**WHAT YOU NEED TO DO**
Return the part of the listing below that opens with the line containing "我们有 IE6 作为明显的市场领导者。我们仍然在遭受迎合这种死亡环境的可怕的网络产品。这必须停止。" and closes with the line containing "我们已经有了像 DeepCoder 这样的系统。像", with both of those lines included and each line reproduced character for character.

INFORMATION START

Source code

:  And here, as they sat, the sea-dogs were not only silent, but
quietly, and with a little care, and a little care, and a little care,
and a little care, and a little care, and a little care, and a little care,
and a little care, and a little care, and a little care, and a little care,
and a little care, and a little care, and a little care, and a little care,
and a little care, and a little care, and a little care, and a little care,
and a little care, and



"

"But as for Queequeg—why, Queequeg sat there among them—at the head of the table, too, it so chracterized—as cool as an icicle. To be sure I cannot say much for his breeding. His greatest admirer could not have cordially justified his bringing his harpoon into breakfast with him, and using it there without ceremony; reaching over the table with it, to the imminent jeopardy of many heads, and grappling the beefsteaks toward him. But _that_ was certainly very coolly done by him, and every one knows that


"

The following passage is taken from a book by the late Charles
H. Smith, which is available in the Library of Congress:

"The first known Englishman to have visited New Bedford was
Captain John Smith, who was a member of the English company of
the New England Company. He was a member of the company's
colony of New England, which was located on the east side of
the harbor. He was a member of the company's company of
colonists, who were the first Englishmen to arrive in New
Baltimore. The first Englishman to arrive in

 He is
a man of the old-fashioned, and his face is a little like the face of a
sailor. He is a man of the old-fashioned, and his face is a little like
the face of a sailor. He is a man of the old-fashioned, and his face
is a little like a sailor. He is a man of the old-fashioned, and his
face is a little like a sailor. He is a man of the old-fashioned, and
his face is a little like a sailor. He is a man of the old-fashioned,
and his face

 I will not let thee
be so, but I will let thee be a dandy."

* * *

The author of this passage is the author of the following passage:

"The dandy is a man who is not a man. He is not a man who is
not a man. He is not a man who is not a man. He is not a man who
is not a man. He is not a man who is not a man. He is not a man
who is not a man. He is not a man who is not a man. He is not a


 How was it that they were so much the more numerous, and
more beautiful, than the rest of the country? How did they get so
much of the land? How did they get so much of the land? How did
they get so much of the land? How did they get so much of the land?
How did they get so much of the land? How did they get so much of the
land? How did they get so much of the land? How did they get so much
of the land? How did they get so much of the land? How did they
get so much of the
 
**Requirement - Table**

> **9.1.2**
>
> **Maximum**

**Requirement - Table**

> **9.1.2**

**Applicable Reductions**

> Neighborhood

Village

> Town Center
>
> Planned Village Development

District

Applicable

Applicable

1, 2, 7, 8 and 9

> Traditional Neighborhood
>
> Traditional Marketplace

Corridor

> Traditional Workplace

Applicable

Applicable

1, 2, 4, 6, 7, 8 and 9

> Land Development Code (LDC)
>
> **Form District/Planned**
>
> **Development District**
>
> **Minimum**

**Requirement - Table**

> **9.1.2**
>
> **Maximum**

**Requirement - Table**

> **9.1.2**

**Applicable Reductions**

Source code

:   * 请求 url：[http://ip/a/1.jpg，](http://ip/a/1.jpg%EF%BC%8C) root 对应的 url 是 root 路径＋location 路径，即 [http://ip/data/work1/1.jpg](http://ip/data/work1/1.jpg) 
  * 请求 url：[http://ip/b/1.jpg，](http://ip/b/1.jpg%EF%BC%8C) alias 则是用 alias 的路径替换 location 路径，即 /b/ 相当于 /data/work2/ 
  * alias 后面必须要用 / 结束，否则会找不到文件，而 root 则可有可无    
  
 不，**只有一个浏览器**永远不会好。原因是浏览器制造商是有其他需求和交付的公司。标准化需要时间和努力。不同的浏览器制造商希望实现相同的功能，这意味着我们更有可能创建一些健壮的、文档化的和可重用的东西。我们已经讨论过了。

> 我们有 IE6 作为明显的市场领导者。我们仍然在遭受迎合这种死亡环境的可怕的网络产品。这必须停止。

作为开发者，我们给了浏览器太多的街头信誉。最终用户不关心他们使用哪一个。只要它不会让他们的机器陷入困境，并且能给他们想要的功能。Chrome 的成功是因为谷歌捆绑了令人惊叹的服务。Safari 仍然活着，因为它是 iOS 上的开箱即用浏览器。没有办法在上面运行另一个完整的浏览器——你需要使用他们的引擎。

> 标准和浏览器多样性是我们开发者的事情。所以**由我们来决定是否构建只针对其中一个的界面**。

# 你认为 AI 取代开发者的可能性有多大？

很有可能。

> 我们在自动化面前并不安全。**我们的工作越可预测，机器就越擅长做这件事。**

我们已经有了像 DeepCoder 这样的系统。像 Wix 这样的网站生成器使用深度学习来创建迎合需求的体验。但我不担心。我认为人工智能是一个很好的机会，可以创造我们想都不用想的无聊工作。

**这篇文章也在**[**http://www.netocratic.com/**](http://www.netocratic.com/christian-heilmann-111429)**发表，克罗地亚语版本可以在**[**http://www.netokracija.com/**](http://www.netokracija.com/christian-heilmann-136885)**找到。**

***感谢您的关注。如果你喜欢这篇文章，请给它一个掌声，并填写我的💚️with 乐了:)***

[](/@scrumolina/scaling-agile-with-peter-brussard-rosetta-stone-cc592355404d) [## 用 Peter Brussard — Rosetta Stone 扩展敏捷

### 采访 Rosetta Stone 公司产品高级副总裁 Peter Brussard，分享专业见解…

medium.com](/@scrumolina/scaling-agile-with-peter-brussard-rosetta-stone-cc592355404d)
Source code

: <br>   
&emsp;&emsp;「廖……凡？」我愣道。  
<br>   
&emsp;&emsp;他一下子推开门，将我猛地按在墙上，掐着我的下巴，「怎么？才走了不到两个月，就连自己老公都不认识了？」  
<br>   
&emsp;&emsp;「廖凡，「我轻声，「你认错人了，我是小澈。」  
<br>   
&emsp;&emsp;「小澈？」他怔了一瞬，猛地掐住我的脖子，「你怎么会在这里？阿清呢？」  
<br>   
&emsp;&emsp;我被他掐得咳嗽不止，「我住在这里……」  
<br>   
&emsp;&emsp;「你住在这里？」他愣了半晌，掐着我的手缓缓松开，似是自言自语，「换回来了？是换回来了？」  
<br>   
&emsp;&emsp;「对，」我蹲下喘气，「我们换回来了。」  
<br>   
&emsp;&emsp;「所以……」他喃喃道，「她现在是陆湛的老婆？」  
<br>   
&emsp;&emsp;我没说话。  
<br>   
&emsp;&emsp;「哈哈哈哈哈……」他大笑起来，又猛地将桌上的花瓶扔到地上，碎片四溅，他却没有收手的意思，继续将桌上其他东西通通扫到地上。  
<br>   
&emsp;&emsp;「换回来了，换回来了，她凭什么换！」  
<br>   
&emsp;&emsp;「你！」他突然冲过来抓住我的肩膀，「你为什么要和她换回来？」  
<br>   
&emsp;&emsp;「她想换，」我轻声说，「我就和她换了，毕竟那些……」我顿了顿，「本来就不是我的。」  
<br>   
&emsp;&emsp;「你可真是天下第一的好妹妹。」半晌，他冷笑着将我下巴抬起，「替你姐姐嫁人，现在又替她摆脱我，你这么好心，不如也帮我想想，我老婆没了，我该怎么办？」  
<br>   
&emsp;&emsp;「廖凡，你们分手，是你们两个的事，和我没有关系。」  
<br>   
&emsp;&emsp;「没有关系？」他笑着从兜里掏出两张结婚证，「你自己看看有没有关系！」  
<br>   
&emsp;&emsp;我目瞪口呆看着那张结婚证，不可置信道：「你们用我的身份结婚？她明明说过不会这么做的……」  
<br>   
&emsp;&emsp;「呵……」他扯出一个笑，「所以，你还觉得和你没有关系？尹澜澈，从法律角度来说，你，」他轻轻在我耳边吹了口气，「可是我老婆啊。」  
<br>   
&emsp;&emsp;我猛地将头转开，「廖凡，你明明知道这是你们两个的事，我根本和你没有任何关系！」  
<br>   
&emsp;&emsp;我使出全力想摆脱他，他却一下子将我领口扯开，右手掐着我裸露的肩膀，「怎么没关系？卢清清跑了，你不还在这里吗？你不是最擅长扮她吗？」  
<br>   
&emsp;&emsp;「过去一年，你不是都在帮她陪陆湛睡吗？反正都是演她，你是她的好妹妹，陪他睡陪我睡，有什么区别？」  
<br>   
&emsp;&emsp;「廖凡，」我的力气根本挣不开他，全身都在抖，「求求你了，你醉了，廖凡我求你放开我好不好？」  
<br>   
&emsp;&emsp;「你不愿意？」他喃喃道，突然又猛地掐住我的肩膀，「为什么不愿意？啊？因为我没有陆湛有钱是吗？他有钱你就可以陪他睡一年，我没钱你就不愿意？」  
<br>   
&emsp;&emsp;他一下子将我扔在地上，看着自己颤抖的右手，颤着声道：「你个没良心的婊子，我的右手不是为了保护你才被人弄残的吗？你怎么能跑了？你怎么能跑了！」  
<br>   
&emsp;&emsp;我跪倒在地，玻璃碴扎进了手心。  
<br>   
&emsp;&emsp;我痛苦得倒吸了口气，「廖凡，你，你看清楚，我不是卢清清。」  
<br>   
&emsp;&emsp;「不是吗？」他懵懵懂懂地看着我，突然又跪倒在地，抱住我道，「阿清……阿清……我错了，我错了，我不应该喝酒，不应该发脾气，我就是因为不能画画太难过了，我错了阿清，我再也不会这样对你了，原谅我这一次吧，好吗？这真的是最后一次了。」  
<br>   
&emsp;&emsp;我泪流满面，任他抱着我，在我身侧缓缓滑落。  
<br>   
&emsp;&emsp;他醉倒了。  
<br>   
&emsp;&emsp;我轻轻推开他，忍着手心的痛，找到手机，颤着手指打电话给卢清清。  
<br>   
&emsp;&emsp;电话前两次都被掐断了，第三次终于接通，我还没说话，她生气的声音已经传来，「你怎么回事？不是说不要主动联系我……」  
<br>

INFORMATION END

**RESULT FOR THIS EXERCISE**
> 我们有 IE6 作为明显的市场领导者。我们仍然在遭受迎合这种死亡环境的可怕的网络产品。这必须停止。

作为开发者，我们给了浏览器太多的街头信誉。最终用户不关心他们使用哪一个。只要它不会让他们的机器陷入困境，并且能给他们想要的功能。Chrome 的成功是因为谷歌捆绑了令人惊叹的服务。Safari 仍然活着，因为它是 iOS 上的开箱即用浏览器。没有办法在上面运行另一个完整的浏览器——你需要使用他们的引擎。

> 标准和浏览器多样性是我们开发者的事情。所以**由我们来决定是否构建只针对其中一个的界面**。

# 你认为 AI 取代开发者的可能性有多大？

很有可能。

> 我们在自动化面前并不安全。**我们的工作越可预测，机器就越擅长做这件事。**

我们已经有了像 DeepCoder 这样的系统。像 Wix 这样的网站生成器使用深度学习来创建迎合需求的体验。但我不担心。我认为人工智能是一个很好的机会，可以创造我们想都不用想的无聊工作。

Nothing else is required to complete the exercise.